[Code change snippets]
------

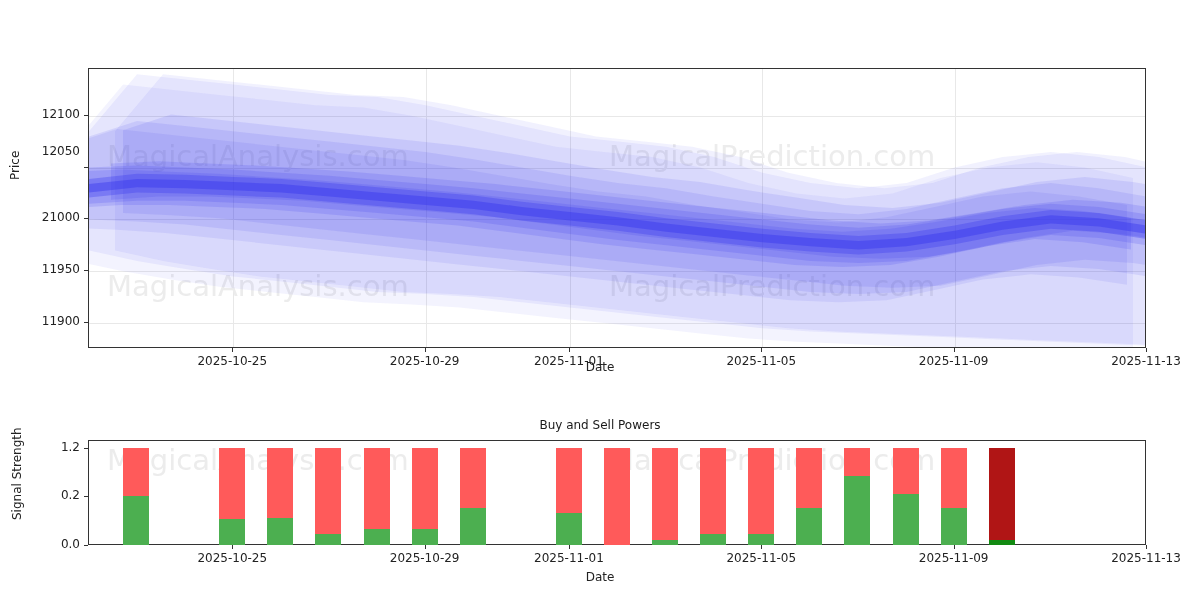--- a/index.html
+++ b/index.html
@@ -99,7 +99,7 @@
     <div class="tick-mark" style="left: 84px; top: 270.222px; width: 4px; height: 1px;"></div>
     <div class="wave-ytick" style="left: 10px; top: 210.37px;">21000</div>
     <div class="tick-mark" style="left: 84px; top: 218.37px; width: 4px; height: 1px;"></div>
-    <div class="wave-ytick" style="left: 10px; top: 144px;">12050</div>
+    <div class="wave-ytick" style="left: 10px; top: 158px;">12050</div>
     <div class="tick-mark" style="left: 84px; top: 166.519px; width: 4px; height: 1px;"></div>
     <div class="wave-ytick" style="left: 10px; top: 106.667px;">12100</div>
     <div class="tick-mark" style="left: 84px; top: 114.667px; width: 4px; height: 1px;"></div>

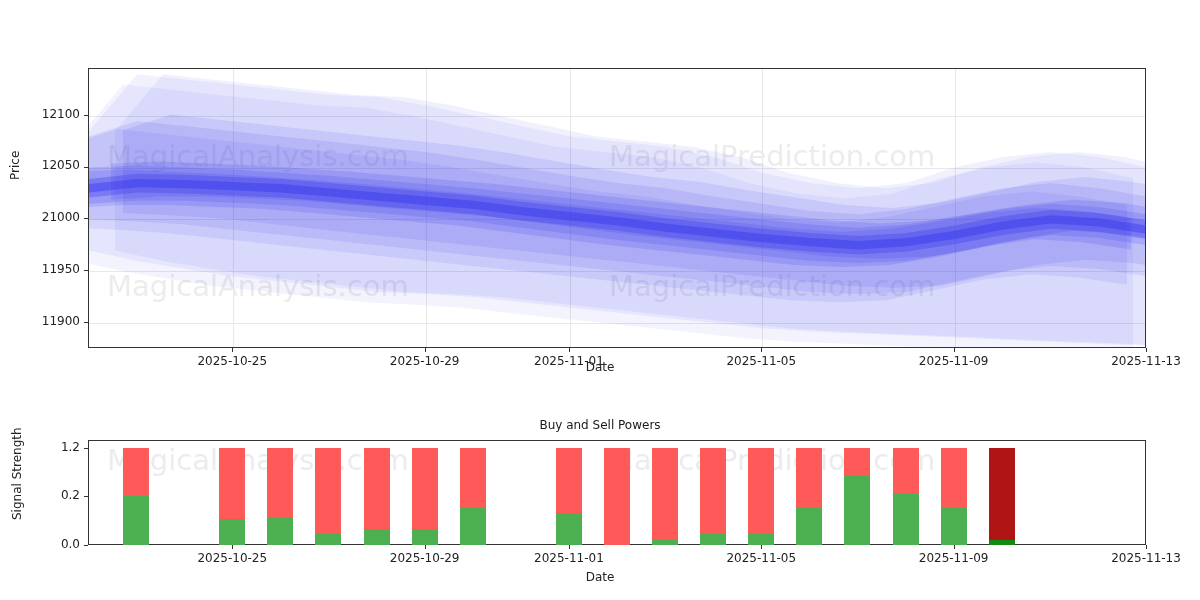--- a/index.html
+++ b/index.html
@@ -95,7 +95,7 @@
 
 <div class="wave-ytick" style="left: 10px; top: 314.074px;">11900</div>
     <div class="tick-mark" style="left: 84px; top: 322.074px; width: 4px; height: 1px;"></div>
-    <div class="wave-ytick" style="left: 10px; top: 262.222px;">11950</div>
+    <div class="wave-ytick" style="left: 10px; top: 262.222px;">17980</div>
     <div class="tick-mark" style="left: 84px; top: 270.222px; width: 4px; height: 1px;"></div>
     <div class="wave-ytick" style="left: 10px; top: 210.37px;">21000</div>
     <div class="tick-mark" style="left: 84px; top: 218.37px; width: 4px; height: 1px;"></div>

------

Wherever the string "wave" occurs in the records above, copy that line.

WRITTEN REPLY ->
     <div class="wave-ytick" style="left: 10px; top: 210.37px;">21000</div>
-    <div class="wave-ytick" style="left: 10px; top: 144px;">12050</div>
+    <div class="wave-ytick" style="left: 10px; top: 158px;">12050</div>
     <div class="wave-ytick" style="left: 10px; top: 106.667px;">12100</div>
 <div class="wave-ytick" style="left: 10px; top: 314.074px;">11900</div>
-    <div class="wave-ytick" style="left: 10px; top: 262.222px;">11950</div>
+    <div class="wave-ytick" style="left: 10px; top: 262.222px;">17980</div>
     <div class="wave-ytick" style="left: 10px; top: 210.37px;">21000</div>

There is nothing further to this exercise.